# Passage for review
------------------------------------------------------------------------
I never liked the Tooth Fairy anyway…

February 25, 2009

Mack approached me the other night and started asking some pretty hard questions.  Seems he has some insider info about the tooth fairy and is looking to confirm his suspicions.  He opened the conversation with “I know you’re the one leaving the money under our pillows”- “Oh Shit, busted”.  Cornered I attempted evasive action:


Dad- “Dude, that’s gross you couldn’t pay me to touch your old teeth.”

Mack- (sly, knowing grin) “Dad I know it’s you- come clean.”

Dad- (Parry left) “I don’t know what you’re talking about”.

Mack- “Your choice Dad- we can make this as easy or as painful as you want.”

Dad- (starting to sweat) “Dude, come on, really, I have no idea what’s going on- if the Tooth Fairy isn’t real then we’ve both been duped.  I know, lets ask Mom, maybe she knows something” (willingly toss spouse under the bus).


It’s not that I really care about the Tooth Fairy- to be honest the whole idea of a tooth snatching, winged creature creeps me out to begin with.  But for some reason Connie and I fell in line like millions of parents before us and promulgated the myth.  Now eight years into my parenting career I get to break the news to my kids that “Yes boys, your Dad’s a big fat liar, there really is no tiny winged pixie with a tooth fetish and a big bag of dollar bills.”  I can offer up that I didn’t act alone- that every parent I know tells their kids the same thing.  But Mack can be such a smart ass he would probably counter with “Now Dad, if all your grown up buddies decided to jump of a bridge would you do it to?”- sadly son if it was in the name of childhood flights of fancy I probably would.
------------------------------------------------------------------------
# Stored records
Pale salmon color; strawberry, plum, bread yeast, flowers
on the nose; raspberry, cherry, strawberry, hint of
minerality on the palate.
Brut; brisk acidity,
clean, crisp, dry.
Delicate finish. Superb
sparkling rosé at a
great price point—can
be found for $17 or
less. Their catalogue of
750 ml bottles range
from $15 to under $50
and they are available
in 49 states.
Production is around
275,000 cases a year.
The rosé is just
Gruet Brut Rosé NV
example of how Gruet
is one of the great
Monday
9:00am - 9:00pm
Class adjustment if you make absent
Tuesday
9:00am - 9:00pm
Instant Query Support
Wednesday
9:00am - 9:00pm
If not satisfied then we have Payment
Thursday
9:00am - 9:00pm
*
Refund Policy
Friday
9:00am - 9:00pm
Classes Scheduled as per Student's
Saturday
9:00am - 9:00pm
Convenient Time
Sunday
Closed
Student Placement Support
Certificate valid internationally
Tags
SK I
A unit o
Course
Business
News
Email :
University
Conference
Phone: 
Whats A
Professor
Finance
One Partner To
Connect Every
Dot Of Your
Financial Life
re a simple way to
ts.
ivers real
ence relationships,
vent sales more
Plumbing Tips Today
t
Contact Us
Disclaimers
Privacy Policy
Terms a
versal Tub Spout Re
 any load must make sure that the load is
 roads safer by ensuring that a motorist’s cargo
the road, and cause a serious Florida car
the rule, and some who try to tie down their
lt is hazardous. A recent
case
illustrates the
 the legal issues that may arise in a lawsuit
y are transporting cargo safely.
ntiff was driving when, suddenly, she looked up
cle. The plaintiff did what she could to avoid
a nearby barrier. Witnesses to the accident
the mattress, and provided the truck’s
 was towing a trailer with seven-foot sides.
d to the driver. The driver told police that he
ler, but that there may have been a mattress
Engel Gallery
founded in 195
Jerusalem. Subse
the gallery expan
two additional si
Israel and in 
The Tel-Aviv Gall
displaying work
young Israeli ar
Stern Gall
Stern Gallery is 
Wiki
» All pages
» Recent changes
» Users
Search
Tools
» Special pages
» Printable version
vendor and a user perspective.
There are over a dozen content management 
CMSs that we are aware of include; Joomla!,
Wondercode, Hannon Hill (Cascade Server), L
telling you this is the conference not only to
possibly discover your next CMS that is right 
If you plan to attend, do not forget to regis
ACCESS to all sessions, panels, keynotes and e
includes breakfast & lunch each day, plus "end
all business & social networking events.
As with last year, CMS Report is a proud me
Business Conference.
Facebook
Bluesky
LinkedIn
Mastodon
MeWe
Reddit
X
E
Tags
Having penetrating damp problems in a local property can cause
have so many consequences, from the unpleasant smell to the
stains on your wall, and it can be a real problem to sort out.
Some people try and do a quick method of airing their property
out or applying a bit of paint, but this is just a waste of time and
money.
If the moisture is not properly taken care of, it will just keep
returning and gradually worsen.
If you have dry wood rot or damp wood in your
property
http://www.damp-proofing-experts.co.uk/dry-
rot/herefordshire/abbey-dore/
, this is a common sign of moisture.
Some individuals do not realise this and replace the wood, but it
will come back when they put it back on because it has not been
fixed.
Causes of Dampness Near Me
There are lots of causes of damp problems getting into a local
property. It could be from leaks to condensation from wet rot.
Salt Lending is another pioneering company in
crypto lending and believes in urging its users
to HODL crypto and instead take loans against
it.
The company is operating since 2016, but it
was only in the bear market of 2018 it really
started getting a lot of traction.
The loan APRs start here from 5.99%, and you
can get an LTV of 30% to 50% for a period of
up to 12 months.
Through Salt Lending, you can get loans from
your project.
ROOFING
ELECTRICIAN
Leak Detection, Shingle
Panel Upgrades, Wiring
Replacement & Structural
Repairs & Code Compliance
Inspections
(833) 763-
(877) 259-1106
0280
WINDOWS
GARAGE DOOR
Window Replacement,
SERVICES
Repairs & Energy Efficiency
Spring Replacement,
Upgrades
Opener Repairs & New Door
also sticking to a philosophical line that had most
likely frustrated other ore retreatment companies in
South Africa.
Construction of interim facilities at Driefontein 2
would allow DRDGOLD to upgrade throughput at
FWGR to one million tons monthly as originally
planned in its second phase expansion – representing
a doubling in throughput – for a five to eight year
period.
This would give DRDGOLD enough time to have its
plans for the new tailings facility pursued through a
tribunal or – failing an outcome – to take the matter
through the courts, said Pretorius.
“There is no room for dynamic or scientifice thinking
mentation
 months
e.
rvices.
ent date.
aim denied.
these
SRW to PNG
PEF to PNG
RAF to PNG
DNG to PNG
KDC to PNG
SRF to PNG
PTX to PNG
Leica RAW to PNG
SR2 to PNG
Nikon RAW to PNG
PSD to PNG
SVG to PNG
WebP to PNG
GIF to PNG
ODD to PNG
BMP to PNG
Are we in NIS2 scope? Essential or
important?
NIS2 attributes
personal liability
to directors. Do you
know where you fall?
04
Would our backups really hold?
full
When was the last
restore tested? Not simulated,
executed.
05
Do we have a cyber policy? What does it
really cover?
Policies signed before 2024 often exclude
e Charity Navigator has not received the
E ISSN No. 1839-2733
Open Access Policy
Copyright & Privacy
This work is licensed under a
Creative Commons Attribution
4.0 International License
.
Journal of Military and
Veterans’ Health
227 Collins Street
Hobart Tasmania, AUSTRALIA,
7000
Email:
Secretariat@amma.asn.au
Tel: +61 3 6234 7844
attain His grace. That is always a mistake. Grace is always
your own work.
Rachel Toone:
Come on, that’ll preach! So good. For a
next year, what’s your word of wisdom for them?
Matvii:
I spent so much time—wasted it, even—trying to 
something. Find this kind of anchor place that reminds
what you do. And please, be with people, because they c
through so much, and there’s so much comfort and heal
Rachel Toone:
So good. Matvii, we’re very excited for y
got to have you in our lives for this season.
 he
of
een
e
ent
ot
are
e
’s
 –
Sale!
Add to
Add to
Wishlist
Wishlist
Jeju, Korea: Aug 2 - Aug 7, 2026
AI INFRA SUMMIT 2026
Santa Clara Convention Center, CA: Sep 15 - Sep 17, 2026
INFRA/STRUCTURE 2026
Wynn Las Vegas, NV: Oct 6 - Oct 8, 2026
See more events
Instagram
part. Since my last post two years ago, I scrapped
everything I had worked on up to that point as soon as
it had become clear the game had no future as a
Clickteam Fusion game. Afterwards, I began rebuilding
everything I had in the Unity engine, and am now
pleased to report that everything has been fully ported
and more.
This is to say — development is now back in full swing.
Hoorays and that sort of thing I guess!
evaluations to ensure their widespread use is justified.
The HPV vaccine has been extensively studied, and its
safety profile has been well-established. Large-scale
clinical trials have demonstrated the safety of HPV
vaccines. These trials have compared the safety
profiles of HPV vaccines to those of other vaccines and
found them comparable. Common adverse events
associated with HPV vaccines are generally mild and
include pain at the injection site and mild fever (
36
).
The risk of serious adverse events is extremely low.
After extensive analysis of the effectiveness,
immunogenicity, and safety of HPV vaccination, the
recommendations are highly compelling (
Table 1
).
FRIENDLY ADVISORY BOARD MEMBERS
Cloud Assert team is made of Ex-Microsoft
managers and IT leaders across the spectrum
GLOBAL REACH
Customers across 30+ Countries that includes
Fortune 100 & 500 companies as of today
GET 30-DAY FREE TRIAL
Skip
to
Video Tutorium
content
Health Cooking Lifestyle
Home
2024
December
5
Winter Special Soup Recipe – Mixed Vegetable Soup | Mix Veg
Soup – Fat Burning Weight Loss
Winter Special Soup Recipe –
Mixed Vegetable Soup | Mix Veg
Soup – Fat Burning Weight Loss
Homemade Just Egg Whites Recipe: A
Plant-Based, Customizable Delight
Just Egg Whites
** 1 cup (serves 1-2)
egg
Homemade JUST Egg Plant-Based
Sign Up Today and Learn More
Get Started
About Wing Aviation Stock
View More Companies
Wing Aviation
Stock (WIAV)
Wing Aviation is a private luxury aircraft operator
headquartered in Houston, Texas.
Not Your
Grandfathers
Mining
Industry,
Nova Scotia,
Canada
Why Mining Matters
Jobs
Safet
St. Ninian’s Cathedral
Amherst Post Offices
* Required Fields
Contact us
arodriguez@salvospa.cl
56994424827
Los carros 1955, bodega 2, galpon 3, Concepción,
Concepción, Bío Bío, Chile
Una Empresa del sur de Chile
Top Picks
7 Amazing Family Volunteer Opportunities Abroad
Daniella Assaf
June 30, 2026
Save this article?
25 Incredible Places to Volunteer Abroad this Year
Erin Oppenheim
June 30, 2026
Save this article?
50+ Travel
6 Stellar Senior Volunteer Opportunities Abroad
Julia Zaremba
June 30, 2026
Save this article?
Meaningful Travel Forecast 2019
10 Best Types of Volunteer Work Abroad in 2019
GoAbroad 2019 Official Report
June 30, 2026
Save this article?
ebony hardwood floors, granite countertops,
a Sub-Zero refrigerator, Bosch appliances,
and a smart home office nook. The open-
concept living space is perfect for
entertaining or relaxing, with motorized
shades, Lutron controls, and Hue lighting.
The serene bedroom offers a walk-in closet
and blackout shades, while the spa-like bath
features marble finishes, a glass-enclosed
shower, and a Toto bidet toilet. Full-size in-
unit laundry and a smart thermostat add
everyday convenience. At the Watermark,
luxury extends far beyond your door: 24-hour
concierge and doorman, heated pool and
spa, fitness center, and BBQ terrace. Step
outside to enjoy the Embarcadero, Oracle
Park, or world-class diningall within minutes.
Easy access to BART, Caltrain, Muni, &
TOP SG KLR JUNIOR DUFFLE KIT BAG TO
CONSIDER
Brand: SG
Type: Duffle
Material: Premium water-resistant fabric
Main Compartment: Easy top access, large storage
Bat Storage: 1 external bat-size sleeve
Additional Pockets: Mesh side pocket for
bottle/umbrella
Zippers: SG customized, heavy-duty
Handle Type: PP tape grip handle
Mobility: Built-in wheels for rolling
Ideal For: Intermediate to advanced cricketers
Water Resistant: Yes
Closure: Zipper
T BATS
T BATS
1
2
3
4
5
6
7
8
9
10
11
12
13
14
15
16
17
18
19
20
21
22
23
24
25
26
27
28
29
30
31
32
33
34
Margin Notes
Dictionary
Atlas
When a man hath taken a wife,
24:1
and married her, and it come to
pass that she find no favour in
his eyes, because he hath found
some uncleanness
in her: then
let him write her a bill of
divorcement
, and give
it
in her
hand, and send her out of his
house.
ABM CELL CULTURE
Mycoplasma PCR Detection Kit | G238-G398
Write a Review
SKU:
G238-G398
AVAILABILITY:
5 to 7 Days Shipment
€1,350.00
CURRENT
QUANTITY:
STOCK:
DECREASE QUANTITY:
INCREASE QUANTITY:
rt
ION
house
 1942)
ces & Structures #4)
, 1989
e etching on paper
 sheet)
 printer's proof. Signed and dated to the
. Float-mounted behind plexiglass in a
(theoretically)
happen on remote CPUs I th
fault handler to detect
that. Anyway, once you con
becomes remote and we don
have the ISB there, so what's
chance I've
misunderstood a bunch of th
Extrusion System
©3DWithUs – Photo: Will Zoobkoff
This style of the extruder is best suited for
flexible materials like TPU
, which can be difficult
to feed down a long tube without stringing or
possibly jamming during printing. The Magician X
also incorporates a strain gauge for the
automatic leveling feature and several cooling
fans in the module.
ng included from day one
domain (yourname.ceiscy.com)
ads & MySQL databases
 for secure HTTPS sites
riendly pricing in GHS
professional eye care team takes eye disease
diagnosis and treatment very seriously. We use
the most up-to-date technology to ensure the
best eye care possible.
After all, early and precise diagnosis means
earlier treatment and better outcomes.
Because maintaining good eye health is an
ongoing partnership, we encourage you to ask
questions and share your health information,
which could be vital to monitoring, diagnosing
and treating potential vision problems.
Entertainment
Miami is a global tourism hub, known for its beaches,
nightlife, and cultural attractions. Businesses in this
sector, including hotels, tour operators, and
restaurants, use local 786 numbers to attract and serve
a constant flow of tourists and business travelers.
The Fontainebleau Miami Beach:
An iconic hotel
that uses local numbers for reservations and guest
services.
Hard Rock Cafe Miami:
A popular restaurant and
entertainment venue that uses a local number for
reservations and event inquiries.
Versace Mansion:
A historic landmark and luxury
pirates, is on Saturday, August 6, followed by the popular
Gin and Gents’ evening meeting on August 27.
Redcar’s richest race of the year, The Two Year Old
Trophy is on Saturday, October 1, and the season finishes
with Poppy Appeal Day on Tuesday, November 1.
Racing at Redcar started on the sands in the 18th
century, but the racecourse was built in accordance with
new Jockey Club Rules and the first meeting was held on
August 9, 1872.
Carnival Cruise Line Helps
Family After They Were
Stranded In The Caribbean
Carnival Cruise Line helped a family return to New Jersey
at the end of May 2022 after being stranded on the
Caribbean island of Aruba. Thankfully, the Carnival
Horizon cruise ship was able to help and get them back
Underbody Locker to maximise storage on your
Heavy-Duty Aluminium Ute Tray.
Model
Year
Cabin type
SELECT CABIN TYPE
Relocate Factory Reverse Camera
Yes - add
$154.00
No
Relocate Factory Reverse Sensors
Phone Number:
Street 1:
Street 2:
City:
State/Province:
------------------------------------------------------------------------
# What you need to do
Reproduce everything in the Tooth Fairy post from "Dad- (starting to" down to "under the bus).", word for word.

# Written solution
Dad- (starting to sweat) “Dude, come on, really, I have no idea what’s going on- if the Tooth Fairy isn’t real then we’ve both been duped.  I know, lets ask Mom, maybe she knows something” (willingly toss spouse under the bus).